Assignment: Please output exactly the lines below, starting at the line that has "7: (804, 500)" and ending at the line that has "41: (217, 274)", both included; leave out all pictures and include nothing else.

——————————

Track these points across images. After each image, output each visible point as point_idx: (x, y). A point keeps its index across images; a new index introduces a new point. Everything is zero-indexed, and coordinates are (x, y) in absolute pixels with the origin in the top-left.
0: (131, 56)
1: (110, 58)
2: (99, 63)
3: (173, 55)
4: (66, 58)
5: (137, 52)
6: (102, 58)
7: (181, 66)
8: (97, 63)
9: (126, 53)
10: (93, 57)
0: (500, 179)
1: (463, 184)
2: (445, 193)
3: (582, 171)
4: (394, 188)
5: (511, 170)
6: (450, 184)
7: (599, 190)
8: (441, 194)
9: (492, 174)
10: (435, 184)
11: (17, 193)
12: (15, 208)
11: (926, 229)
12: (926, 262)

——————————

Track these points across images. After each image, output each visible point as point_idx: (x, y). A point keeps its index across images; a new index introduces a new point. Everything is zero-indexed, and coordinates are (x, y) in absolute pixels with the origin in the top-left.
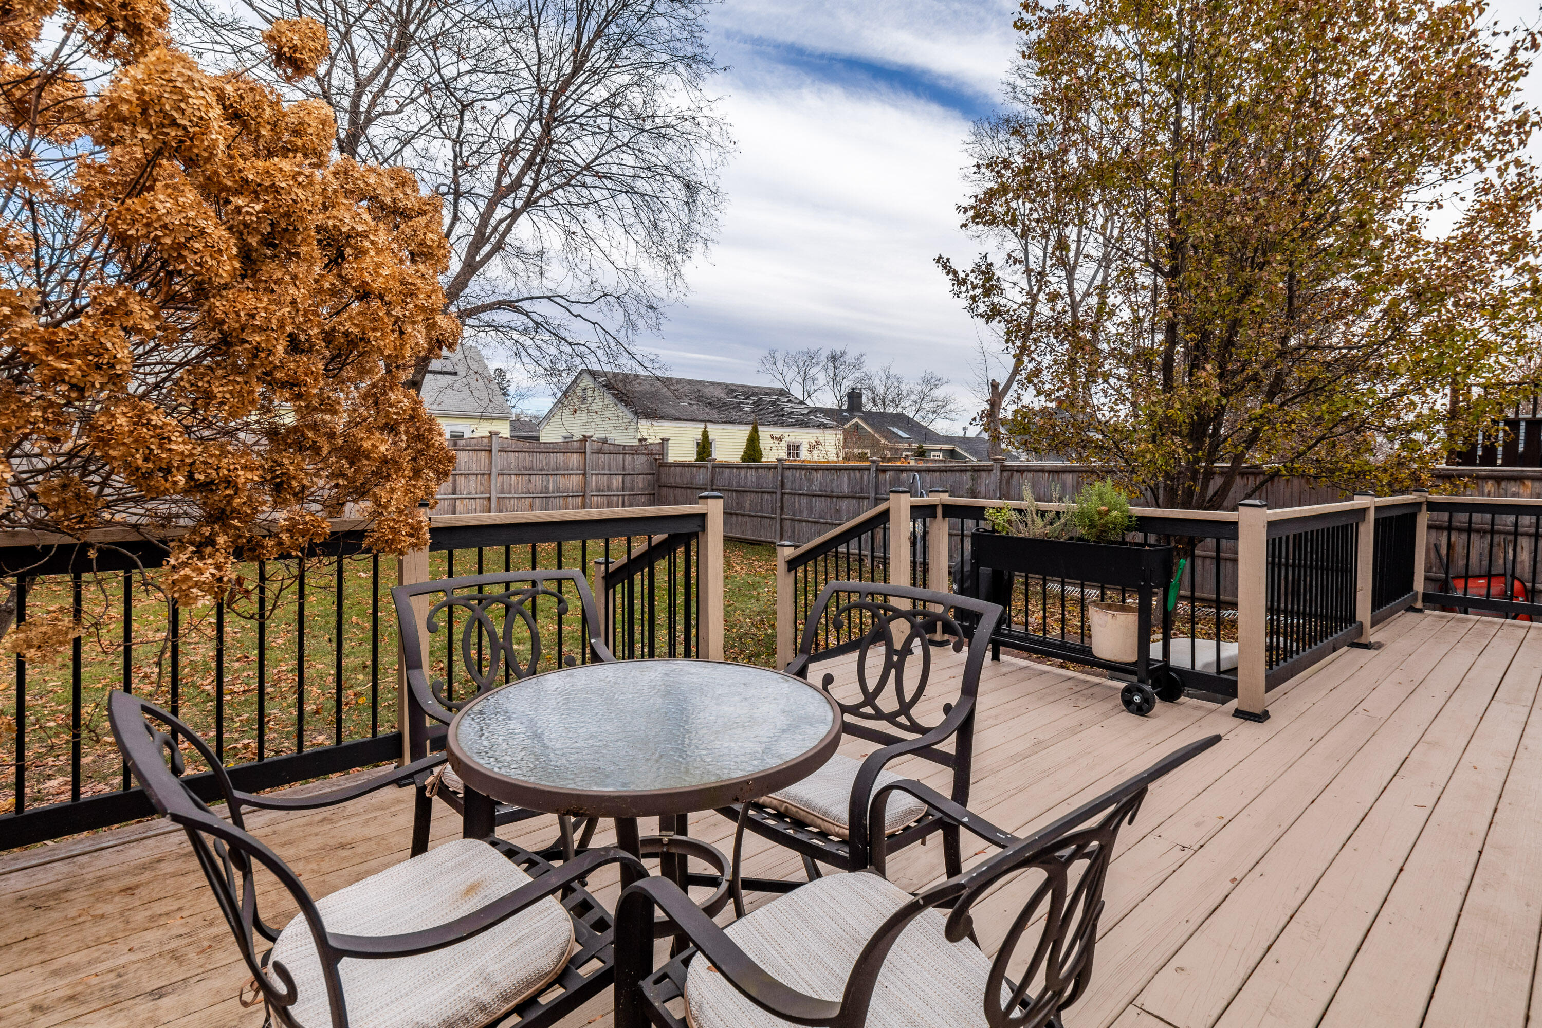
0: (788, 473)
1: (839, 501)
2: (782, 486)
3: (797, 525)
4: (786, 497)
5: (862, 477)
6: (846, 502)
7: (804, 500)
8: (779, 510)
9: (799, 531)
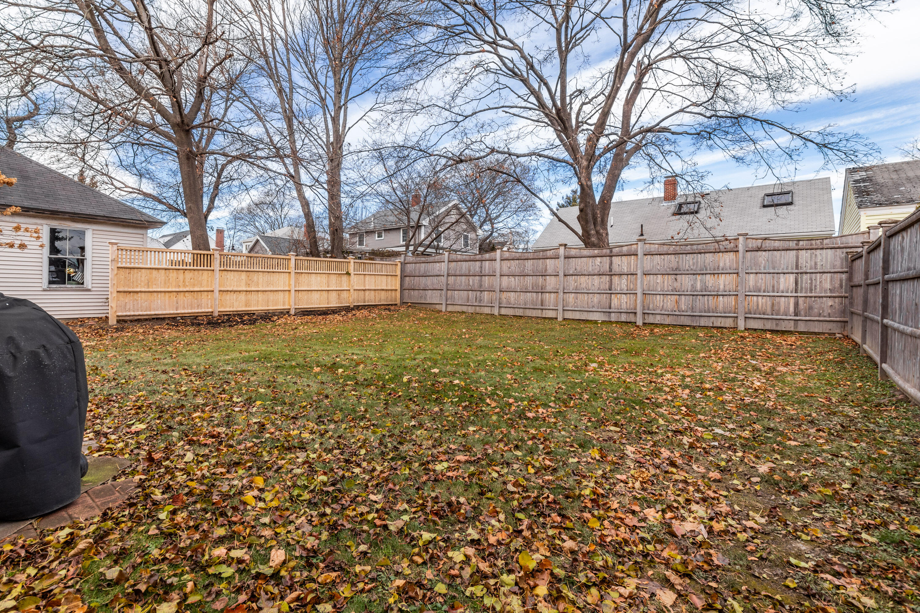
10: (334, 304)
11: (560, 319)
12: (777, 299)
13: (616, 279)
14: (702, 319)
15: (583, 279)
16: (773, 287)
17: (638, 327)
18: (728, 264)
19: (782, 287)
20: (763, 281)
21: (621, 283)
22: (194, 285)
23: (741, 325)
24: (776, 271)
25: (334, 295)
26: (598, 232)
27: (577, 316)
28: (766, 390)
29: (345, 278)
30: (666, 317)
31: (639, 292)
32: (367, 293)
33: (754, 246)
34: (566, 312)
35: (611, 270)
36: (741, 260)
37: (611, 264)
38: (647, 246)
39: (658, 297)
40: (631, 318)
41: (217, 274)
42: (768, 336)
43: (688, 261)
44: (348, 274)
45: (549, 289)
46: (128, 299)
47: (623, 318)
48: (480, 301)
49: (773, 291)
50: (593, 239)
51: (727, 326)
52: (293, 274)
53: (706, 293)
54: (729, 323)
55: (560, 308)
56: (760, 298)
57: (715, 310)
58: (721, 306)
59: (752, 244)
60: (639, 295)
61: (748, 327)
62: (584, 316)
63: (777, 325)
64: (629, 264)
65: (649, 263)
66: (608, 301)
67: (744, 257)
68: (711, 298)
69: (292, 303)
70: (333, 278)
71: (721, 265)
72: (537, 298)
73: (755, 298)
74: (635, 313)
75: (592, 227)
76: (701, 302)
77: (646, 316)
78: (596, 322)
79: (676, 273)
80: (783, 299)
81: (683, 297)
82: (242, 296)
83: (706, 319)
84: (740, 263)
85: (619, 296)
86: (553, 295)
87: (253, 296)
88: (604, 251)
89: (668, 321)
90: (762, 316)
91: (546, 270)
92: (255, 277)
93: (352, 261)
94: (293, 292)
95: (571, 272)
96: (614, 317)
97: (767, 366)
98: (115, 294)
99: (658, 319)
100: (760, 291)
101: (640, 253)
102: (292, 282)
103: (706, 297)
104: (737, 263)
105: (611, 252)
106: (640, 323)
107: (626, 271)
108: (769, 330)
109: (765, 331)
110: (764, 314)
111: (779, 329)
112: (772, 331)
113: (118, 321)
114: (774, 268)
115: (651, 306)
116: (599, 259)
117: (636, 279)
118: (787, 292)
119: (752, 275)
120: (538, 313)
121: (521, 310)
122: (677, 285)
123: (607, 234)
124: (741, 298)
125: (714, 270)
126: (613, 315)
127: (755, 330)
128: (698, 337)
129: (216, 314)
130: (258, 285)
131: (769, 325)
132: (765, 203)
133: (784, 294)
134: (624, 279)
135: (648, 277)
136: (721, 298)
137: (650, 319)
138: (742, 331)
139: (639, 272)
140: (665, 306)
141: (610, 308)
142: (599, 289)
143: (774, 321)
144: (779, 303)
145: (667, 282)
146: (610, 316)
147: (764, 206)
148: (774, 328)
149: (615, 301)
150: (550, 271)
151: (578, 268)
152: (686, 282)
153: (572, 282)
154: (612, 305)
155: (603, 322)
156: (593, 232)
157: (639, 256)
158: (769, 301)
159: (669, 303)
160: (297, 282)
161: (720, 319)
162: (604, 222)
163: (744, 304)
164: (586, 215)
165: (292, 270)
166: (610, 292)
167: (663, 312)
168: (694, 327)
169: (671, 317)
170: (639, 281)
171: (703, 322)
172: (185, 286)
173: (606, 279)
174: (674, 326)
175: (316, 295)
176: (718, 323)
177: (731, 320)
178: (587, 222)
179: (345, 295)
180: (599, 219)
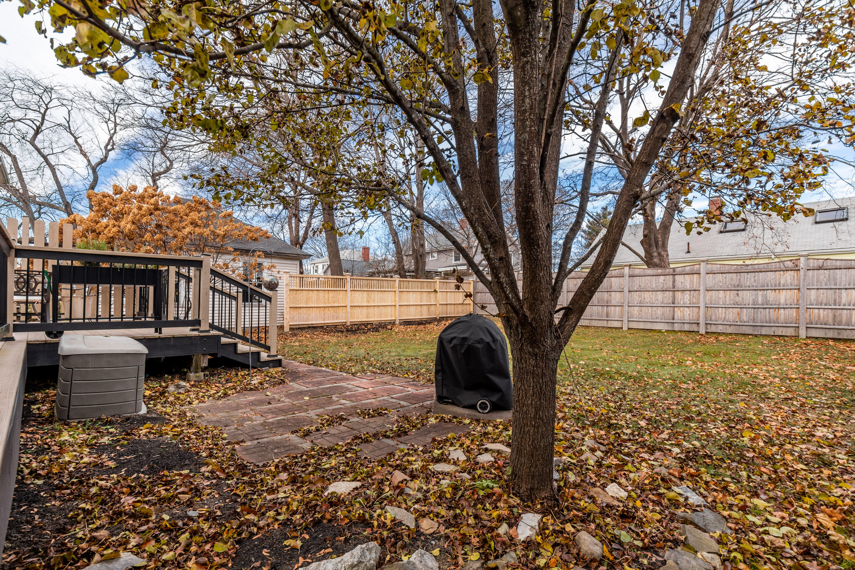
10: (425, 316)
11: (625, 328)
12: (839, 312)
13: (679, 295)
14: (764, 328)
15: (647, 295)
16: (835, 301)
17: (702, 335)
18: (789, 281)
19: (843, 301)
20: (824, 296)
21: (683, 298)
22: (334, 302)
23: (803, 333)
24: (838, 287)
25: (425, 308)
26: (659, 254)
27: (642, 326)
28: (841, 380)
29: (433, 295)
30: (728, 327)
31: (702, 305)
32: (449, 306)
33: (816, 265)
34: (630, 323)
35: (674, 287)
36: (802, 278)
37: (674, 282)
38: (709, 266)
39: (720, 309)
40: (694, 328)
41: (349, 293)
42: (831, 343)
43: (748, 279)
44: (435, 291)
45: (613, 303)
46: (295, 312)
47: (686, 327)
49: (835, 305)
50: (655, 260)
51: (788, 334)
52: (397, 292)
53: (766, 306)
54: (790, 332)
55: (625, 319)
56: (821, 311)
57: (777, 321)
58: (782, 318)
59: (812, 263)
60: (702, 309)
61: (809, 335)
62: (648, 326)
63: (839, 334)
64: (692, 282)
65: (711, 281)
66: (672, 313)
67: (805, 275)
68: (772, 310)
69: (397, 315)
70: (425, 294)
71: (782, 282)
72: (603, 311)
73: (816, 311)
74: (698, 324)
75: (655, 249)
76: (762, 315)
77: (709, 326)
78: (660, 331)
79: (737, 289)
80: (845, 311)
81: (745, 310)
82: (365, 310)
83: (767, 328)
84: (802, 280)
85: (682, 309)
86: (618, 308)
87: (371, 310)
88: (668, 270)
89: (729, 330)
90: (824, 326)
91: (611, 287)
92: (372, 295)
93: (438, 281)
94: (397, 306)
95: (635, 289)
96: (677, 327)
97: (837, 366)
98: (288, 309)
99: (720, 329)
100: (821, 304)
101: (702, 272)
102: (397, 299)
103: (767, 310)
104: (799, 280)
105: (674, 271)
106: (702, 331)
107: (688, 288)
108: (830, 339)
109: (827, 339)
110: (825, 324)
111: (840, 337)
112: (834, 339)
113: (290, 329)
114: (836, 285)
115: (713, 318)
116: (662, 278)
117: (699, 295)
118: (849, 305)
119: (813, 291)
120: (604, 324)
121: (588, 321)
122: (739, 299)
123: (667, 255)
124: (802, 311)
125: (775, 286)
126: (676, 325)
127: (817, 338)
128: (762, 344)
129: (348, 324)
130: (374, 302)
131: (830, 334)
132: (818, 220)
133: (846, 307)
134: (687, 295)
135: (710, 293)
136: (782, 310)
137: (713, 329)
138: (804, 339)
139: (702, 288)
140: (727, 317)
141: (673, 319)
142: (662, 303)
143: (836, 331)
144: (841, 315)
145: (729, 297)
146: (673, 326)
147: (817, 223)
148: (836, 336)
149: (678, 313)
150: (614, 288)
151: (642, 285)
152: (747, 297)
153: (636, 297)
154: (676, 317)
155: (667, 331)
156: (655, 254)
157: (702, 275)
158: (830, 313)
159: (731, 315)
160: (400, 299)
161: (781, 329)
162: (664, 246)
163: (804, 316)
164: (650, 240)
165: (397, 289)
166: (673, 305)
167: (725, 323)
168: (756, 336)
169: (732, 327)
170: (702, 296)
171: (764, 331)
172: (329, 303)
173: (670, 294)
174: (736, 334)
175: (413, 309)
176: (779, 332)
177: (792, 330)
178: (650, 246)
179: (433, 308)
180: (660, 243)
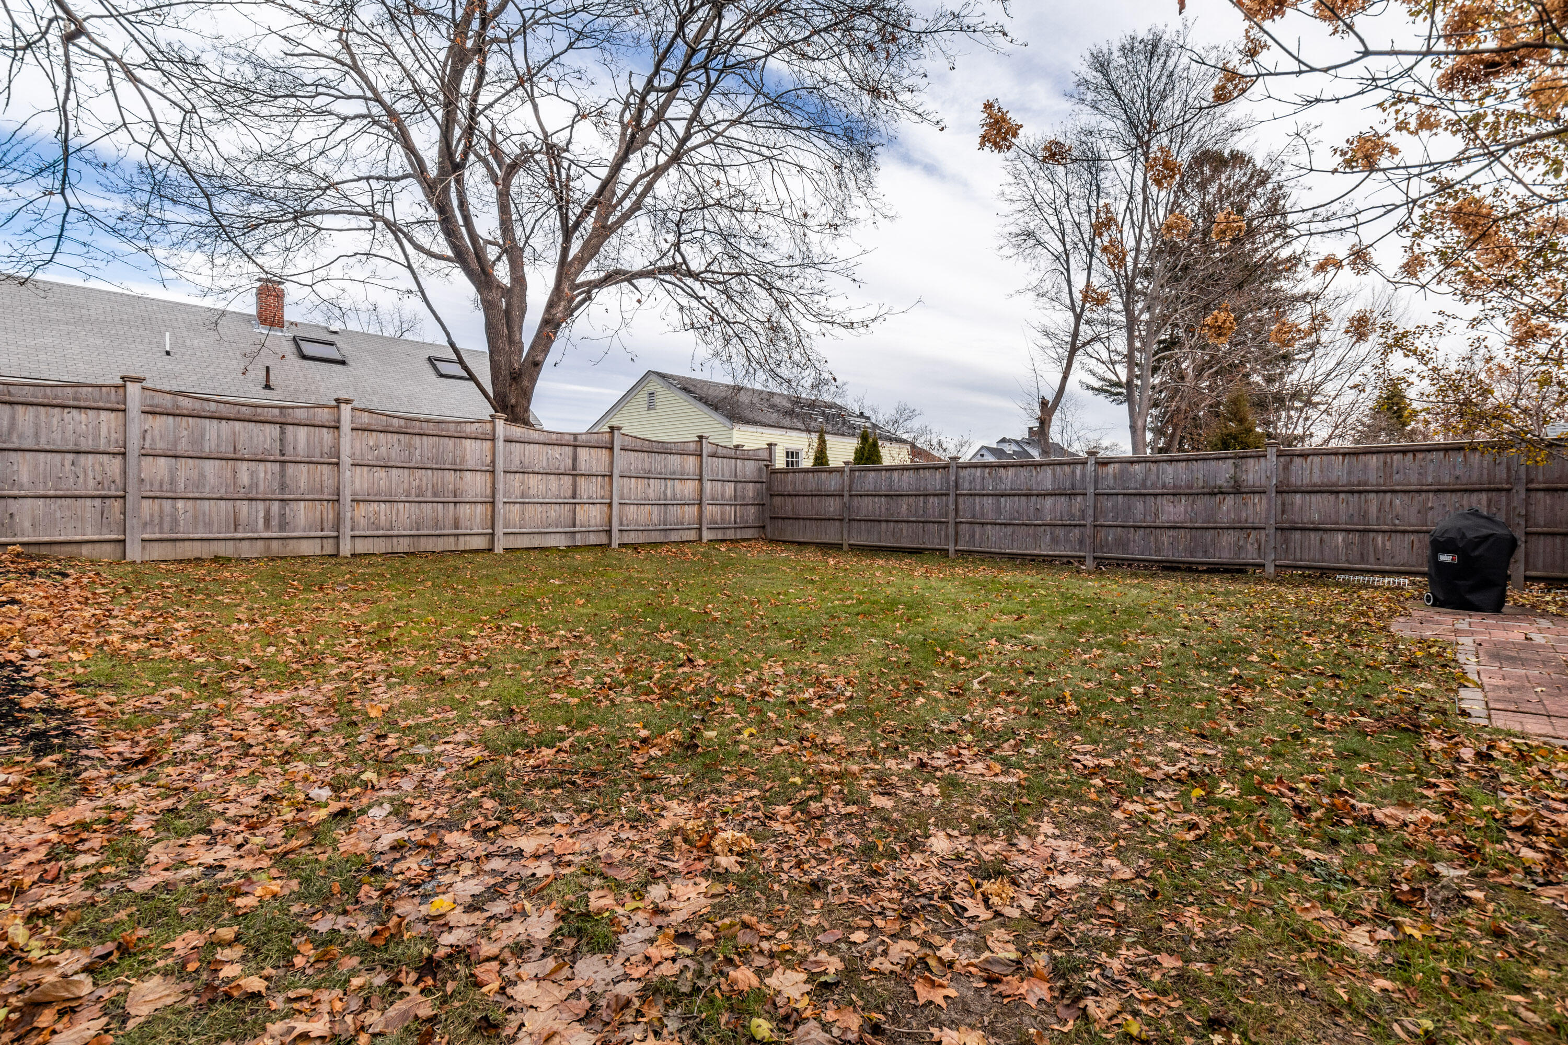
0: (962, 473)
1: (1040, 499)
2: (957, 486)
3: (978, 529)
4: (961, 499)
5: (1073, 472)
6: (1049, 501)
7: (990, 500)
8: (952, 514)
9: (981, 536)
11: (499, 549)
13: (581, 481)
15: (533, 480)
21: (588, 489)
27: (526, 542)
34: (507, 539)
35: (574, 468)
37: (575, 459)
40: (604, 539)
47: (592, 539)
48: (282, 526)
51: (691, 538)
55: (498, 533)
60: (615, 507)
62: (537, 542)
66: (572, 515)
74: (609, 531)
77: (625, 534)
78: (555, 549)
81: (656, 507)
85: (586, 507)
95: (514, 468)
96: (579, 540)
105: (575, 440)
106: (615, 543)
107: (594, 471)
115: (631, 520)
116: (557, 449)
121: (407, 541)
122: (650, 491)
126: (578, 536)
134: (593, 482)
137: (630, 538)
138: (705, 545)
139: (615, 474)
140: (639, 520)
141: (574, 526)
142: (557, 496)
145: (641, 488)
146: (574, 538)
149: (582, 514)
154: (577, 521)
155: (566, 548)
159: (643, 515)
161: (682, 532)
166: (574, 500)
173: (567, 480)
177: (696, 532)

——————————

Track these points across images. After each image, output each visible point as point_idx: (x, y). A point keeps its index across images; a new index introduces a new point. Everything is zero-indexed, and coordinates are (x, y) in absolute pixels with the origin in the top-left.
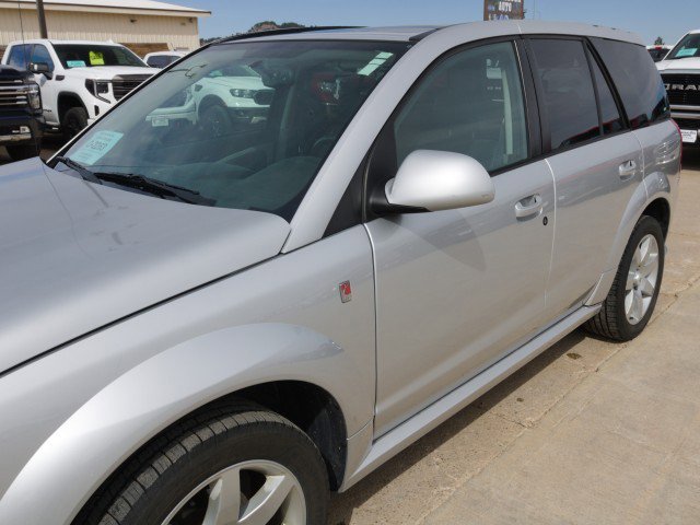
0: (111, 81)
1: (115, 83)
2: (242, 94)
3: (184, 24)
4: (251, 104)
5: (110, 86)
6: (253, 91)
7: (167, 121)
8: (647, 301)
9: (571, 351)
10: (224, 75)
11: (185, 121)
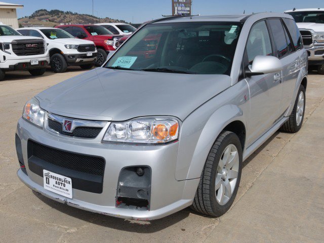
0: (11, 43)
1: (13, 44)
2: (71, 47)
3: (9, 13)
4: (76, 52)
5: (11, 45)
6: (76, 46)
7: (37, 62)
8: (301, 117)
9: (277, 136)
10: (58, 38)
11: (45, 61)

——————————

Task output:
7: (804, 500)
8: (779, 510)
9: (799, 531)
10: (334, 304)
11: (560, 319)
12: (777, 299)
13: (616, 279)
14: (702, 319)
15: (583, 279)
16: (773, 287)
17: (638, 327)
18: (728, 264)
19: (782, 287)
20: (763, 281)
21: (621, 283)
22: (194, 285)
23: (741, 325)
24: (776, 271)
25: (334, 295)
26: (598, 232)
27: (577, 316)
28: (766, 390)
29: (345, 278)
30: (666, 317)
31: (639, 292)
32: (367, 293)
33: (754, 246)
34: (566, 312)
35: (611, 270)
36: (741, 260)
37: (611, 264)
38: (647, 246)
39: (658, 297)
40: (631, 318)
41: (217, 274)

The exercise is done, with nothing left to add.